Thanks for looking at this, Hannes. A fresh set of eyes always
helps. However, I don't think that l_xbuf is the only source of
potential problems w.r.t. the mapped region size when the buffer is
freed.
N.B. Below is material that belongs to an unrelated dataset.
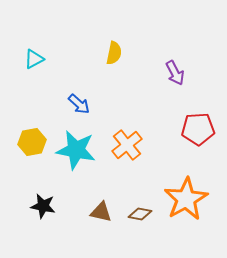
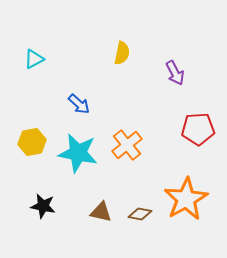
yellow semicircle: moved 8 px right
cyan star: moved 2 px right, 3 px down
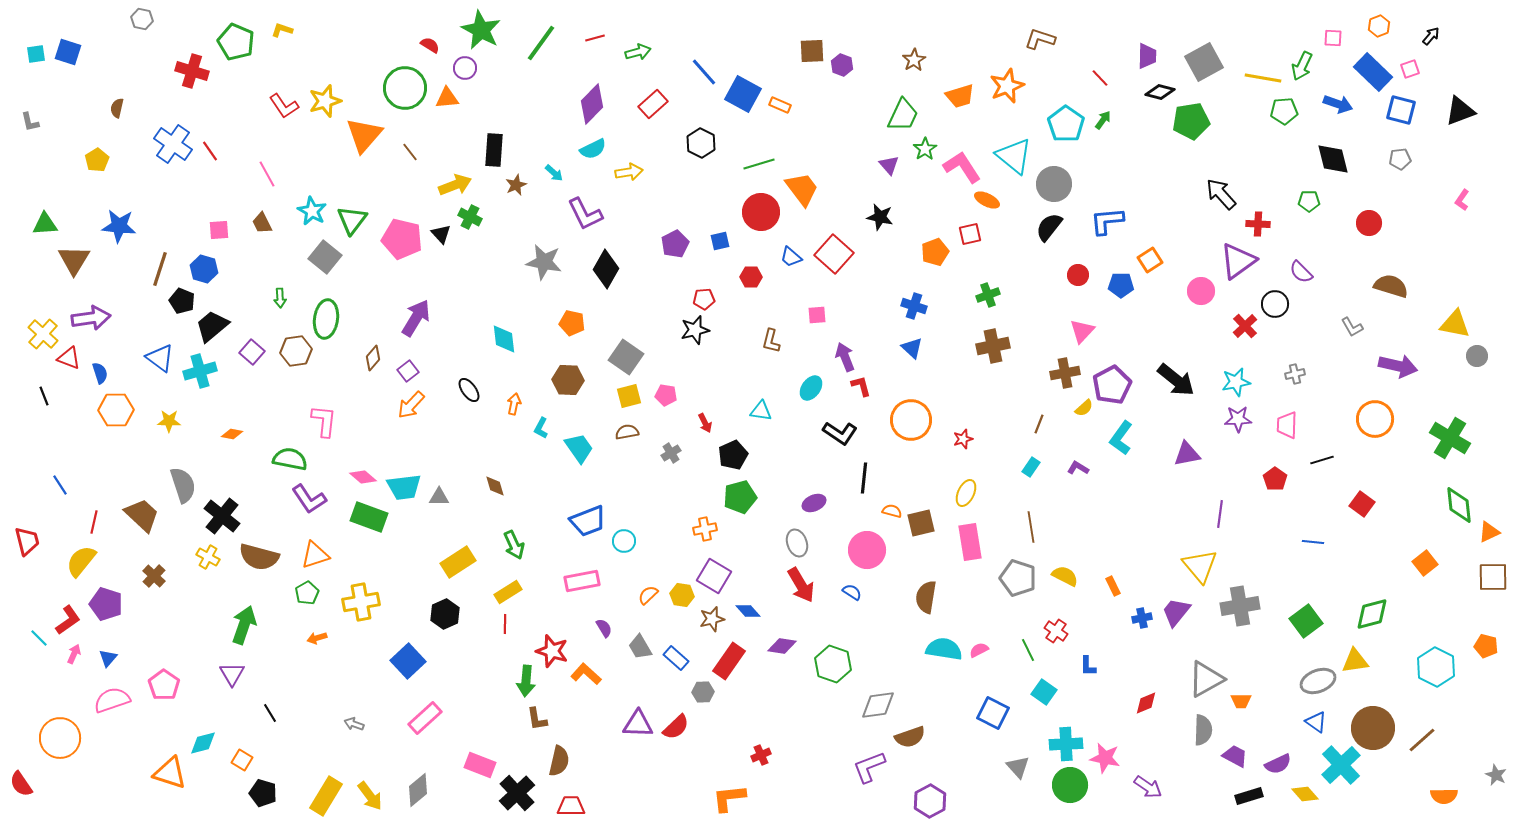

This was reported on #xfs overnight:
[ 248.794327] XFS mounting filesystem md0
[ 248.970190] Starting XFS recovery on filesystem: md0 (logdev: internal)
[ 249.434782] ------------[ cut here ]------------
[ 249.434962] kernel BUG at mm/vmalloc.c:942!
[ 249.435053] invalid opcode: 0000 [#1] SMP
[ 249.435200] last sysfs file: /sys/devices/virtual/block/dm-5/dm/name
[ 249.435291] CPU 1
[ 249.435324] Modules linked in: arc4 ecb ves1820 rt61pci crc_itu_t
eeprom_93cx6 rt2x00pci rt2x00lib mac80211 budget budget_core saa7146
ttpci_eeprom dvb_core ftdi_sio usbserial evdev button cfg80211 shpchp
pci_hotplug r8168 serio_raw pcspkr e1000e edac_core ohci_hcd
[ 249.436597] Pid: 2739, comm: mount Not tainted 2.6.38 #31 System
manufacturer System Product Name/M4A785D-M PRO
[ 249.436893] RIP: 0010:[<ffffffff810cb44e>] [<ffffffff810cb44e>]
[ 249.437078] RSP: 0018:ffff8801156fba88 EFLAGS: 00010246
[ 249.437168] RAX: 0000000000000000 RBX: 0000000000000000 RCX: 0000000000000000
[ 249.437260] RDX: 0000000000000000 RSI: 0000000000000041 RDI: 0000000000000001
[ 249.437353] RBP: ffff8801156fbaa8 R08: 0000000000000000 R09: ffff8801125c4490
[ 249.437445] R10: ffff880114ff5780 R11: dead000000200200 R12: 0000000000000006
[ 249.437537] R13: ffffc900106e6000 R14: 0000000000040000 R15: ffff880114ff0dc0
[ 249.437631] FS: 00007fba61615740(0000) GS:ffff8800dfd00000(0000)
[ 249.437777] CS: 0010 DS: 0000 ES: 0000 CR0: 000000008005003b
[ 249.437867] CR2: 00007fba61627000 CR3: 0000000114ff3000 CR4: 00000000000006e0
[ 249.437959] DR0: 0000000000000000 DR1: 0000000000000000 DR2: 0000000000000000
[ 249.438051] DR3: 0000000000000000 DR6: 00000000ffff0ff0 DR7: 0000000000000400
[ 249.438144] Process mount (pid: 2739, threadinfo ffff8801156fa000, task
[ 249.438288] Stack:
[ 249.438374] ffff880114ff0dc0 ffff880114ff0c80 0000000000000008
[ 249.438637] ffff8801156fbac8 ffffffff811c167a ffff880119293800
[ 249.438677] ffff8801156fbad8 ffffffff811b1b79 ffff8801156fbbf8
[ 249.438677] Call Trace:
[ 249.438677] [<ffffffff811c167a>] xfs_buf_free+0x38/0x78
[ 249.438677] [<ffffffff811b1b79>] xlog_put_bp+0x9/0xb
[ 249.438677] [<ffffffff811b4b37>] xlog_do_recovery_pass+0x5c8/0x5f4
[ 249.438677] [<ffffffff811b4bbb>] xlog_do_log_recovery+0x58/0x91
[ 249.438677] [<ffffffff811b300a>] ? xlog_find_tail+0x2a6/0x2fb
[ 249.438677] [<ffffffff811b4c07>] xlog_do_recover+0x13/0xed
[ 249.438677] [<ffffffff811b4e1b>] xlog_recover+0x7e/0x89
[ 249.438677] [<ffffffff811aedb0>] xfs_log_mount+0xdb/0x149
[ 249.438677] [<ffffffff811b714e>] xfs_mountfs+0x310/0x5c3
[ 249.438677] [<ffffffff811b7de1>] ? xfs_mru_cache_create+0x126/0x173
[ 249.438677] [<ffffffff811c8ecb>] xfs_fs_fill_super+0x183/0x2c4
[ 249.438677] [<ffffffff810e2d11>] mount_bdev+0x147/0x1ba
[ 249.438677] [<ffffffff811c8d48>] ? xfs_fs_fill_super+0x0/0x2c4
[ 249.438677] [<ffffffff811c7259>] xfs_fs_mount+0x10/0x12
[ 249.438677] [<ffffffff810e1f4f>] vfs_kern_mount+0x61/0x132
[ 249.438677] [<ffffffff810e207e>] do_kern_mount+0x48/0xda
[ 249.438677] [<ffffffff810f8aff>] do_mount+0x6ae/0x71b
[ 249.438677] [<ffffffff810f8dfd>] sys_mount+0x87/0xc8
[ 249.438677] [<ffffffff8102a8bb>] system_call_fastpath+0x16/0x1b
[ 249.438677] Code: d1 e8 75 f8 48 be 00 00 00 00 00 37 00 00 48 c7 c7 b0 98
62 81 49 8d 74 35 00 48 c1 ee 16 e8 a2 8c 12 00 48 85 c0 48 89 c3 75 02 <0f> 0b
4b 8d 74 35 00 4c 89 ef e8 2d fa ff ff 48 89 df e8 21 3a
[ 249.438677] RIP [<ffffffff810cb44e>] vm_unmap_ram+0x9a/0x133
[ 249.438677] RSP <ffff8801156fba88>
[ 249.443421] ---[ end trace 2360f16b307700c6 ]---
Which is basically reading the log, not writing to it where l_xbuf
comes into play. The log reading code plays a _lot_ of tricks with
buffer offsets and sizes (if the simple l_xbuf tricks scare you, do
not look at this code ;). Hence it's definitely possible that the
size of the region being passed back to vm_unmap_ram() is wrong in
some of the error cases. I'll spend some more time to verify whether
they are restoring the buffer correctly or not before freeing it.